I hope considering forgiveness yesterday helped you to experience the Divine more clearly. Today I wanted to share something with you that has been on my heart recently: letting go. Letting go isn’t easy, but it is a necessary part of our spiritual journey.
In life, as we go along, we pick up a lot baggage. It begins when we are kids, figuring out how to live. Some grow self-conscious, some angry, some prideful, but in reality, we all pick up a little of all of this. Then we grow up and the world tells us a billion things that we can be or do, and soon we are full; full-scheduled, full of stuff, full of work, but never fulfilled. Certainly there are those who believe the rat race fills them, but you and I know better. We feel that deep longing that nothing in this world can fill.

That longing is for Reality of course, for what is really Real, and not this make-believe world that tells us if just have enough in the bank we will be okay. Saint Augustine once said something like, “Our hearts and restless until they find their rest in you O Lord.” Say what you will about the old saint, he was right about that.

And that is why you were looking for a daily devotion for Lent, because your heart is restless and is looking for God. So I offer this to you, let go. Let go of what doesn’t serve you in your search. Let go of the desire for stuff that doesn’t fulfill but fills up your time, energy, and space. Let go of your meetings, and television watching, and make space for growth and renewal.

I know you remember the story of the “Rich Young Ruler” as it is most often called. My favorite version is in Mark 10:17-27. The story goes that a wealthy man went up to Jesus and asked him what he could do to inherit eternal life. Jesus told him to follow the commandments. The fellow said he had done all of them since he was a youth. But even that didn’t fulfill him. He knew he was missing something.

So, Jesus told him (and Jesus loved him says Mark), “You’re only missing one last thing. Sell everything you have, give it to the poor, and follow me.” But the man couldn’t let go of his wealth. He turned and went away sad, and Jesus said that famous line, “How hard it is for the rich to enter the kingdom of God!… It is easier for a camel to go through the eye of a needle than it is for someone who is rich to enter the kingdom of God!”

Questions of wealth aside (although I think that would make for an interesting conversation), what Jesus is getting at here is that it is impossible for someone to experience God when they have other gods they hold onto dearly.

Some hold onto gods of wealth, some rage, some lust, some self-righteousness, but most of us hold onto a little of them all. We have to let go of all of them. Maybe you wonder how that is possible at all. Well don’t forget what Jesus said at the end of that story, “For people this is impossible, but not with God; all things are possible with God.”

It’s a little ironic I know.

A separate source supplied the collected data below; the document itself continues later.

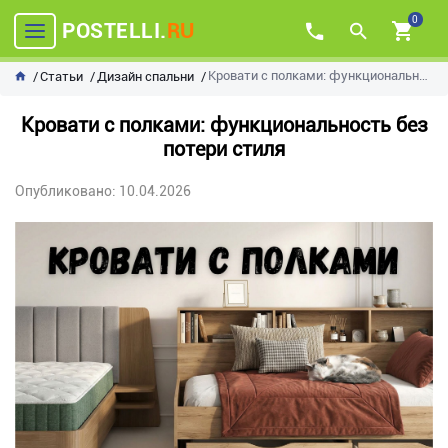
0
POSTELLI.
RU
Кровати с полками: функциональность без потери стиля
Статьи
Дизайн спальни
Кровати с полками: функциональность без
потери стиля
Опубликовано: 10.04.2026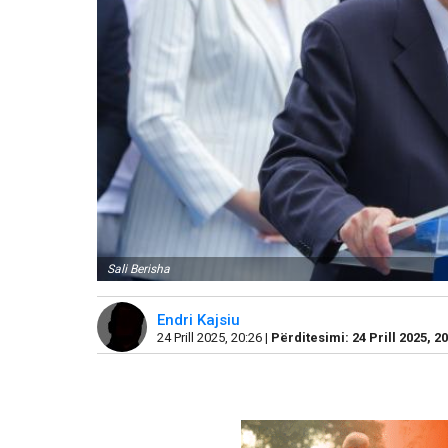
Sali Berisha
Endri Kajsiu
24 Prill 2025, 20:26 |
Përditesimi: 24 Prill 2025, 2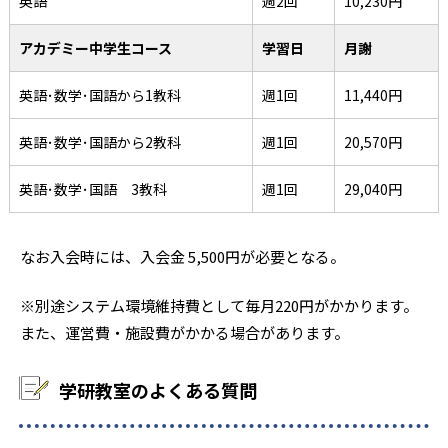
英語
週2回
10,230円
アカデミー中学生コース
学習日
月謝
英語･数学･国語から1教科
週1回
11,440円
英語･数学･国語から2教科
週1回
20,570円
英語･数学･国語 3教科
週1回
29,040円
なお入会時には、入会金 5,500円が必要となる。
※別途システム環境維持費として毎月220円がかかります。
また、運営費・施設費がかかる場合があります。
学研教室のよくある質問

God is the only one who can help us let go of what keeps us from God. Long ago I heard about a pastor who prayed with his hands open. For years he did this and one day a teenager in the congregation asked him why. He said, “I used to pray with clenched fists, demanding justice, demanding what is right, but then one day I opened my hands and God took from me all that I was holding onto that made me self-righteous and angry. Now I keep them open for God to take what I shouldn’t have, and to receive whatever God has to give me.”

We have to let go so we can receive. I am learning to do this too. It isn’t easy. However, if you’d like to try I recommend praying with open hands, so that God will take whatever it is that is holding you back and fill you with wonder and beauty that you cannot imagine. If you figure it out, share it with me please, we are on this journey together after all.